───── Data lines

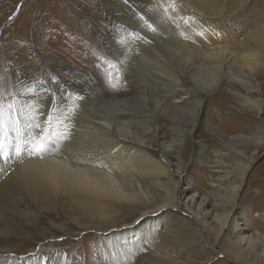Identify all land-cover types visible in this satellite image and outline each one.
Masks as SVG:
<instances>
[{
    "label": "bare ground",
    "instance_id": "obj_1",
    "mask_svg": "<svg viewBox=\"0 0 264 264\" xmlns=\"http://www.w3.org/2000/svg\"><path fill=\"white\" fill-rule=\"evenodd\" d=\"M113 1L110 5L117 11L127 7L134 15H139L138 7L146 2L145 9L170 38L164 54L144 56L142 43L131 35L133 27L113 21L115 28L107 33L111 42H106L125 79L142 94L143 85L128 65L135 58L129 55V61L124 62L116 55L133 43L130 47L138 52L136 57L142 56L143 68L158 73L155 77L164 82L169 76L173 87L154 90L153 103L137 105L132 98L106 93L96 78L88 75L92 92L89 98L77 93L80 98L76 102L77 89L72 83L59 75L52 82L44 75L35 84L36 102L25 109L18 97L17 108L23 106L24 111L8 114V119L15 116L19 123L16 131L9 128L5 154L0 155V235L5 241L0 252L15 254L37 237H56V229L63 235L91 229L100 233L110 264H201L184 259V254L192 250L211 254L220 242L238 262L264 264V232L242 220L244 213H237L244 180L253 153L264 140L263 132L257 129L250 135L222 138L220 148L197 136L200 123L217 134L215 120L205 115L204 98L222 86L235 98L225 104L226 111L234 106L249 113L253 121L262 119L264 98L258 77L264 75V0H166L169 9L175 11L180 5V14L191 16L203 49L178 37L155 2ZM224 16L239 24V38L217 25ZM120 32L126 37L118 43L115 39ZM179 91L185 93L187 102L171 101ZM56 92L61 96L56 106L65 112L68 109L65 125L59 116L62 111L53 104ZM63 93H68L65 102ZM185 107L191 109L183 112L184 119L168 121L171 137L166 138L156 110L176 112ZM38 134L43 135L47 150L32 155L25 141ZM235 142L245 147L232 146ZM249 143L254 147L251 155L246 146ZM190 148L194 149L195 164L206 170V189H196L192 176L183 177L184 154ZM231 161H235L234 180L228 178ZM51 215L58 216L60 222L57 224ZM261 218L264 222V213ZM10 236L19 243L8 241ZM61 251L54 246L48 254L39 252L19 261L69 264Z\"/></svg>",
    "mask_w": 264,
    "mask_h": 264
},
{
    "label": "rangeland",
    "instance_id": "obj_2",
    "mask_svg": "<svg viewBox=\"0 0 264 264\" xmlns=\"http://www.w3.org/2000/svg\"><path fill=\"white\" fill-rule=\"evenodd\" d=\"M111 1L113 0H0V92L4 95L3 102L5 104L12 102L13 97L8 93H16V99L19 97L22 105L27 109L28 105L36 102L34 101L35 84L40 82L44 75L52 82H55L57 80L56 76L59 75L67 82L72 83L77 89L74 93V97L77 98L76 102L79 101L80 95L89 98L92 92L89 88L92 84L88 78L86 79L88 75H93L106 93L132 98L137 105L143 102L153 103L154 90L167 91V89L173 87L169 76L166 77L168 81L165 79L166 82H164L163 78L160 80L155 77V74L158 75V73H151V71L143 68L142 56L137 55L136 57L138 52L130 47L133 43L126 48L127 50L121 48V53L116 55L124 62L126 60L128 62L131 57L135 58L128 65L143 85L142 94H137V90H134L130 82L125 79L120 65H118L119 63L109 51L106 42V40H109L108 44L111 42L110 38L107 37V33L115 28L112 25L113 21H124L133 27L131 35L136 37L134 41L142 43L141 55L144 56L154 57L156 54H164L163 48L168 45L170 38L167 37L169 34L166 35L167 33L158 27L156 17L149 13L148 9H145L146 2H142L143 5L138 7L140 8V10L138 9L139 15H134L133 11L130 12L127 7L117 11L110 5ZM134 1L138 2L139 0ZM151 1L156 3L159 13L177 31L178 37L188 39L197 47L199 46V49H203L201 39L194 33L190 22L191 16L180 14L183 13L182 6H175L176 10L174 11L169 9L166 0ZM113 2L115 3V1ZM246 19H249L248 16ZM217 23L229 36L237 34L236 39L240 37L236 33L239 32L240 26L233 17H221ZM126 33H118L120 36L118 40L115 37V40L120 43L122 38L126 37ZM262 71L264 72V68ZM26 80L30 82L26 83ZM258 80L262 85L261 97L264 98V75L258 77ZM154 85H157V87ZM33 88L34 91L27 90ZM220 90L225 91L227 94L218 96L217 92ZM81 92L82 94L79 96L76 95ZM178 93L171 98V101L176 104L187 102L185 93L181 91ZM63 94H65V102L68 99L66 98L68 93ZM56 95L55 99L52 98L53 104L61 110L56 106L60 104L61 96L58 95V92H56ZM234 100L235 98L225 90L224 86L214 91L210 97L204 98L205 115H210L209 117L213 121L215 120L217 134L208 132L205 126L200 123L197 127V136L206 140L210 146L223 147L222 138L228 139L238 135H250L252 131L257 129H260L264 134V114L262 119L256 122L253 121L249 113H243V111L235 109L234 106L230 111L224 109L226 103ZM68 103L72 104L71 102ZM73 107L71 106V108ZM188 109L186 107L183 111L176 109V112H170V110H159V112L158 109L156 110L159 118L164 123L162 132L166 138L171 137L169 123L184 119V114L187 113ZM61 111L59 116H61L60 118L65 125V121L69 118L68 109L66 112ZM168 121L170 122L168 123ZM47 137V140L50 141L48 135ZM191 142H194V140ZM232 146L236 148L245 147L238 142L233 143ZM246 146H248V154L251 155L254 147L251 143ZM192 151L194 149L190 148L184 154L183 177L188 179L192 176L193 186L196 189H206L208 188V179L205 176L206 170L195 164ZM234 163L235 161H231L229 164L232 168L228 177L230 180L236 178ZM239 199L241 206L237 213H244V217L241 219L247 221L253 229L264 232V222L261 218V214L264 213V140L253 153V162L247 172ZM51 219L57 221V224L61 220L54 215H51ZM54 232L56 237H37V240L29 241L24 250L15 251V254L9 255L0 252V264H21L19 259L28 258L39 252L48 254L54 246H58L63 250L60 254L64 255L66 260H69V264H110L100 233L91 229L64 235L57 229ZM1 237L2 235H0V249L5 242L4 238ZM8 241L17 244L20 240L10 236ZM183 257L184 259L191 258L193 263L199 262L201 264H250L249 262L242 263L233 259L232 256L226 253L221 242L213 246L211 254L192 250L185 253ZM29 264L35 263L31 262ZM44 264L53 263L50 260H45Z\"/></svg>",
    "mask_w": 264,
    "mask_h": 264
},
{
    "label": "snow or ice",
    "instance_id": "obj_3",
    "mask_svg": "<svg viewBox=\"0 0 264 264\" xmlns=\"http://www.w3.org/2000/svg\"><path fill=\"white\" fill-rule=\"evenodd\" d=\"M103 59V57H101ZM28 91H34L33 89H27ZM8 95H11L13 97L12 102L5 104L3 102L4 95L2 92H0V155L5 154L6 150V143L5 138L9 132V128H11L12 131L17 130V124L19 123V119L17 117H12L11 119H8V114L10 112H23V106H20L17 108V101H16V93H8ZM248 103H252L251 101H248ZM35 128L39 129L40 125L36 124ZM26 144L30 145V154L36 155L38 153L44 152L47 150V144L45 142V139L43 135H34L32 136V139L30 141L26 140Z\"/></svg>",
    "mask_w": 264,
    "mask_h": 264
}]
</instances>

──────────

Written request — Return every line of the listing that contains the word "label".

Task result —
    "label": "bare ground",
    "label": "rangeland",
    "label": "snow or ice",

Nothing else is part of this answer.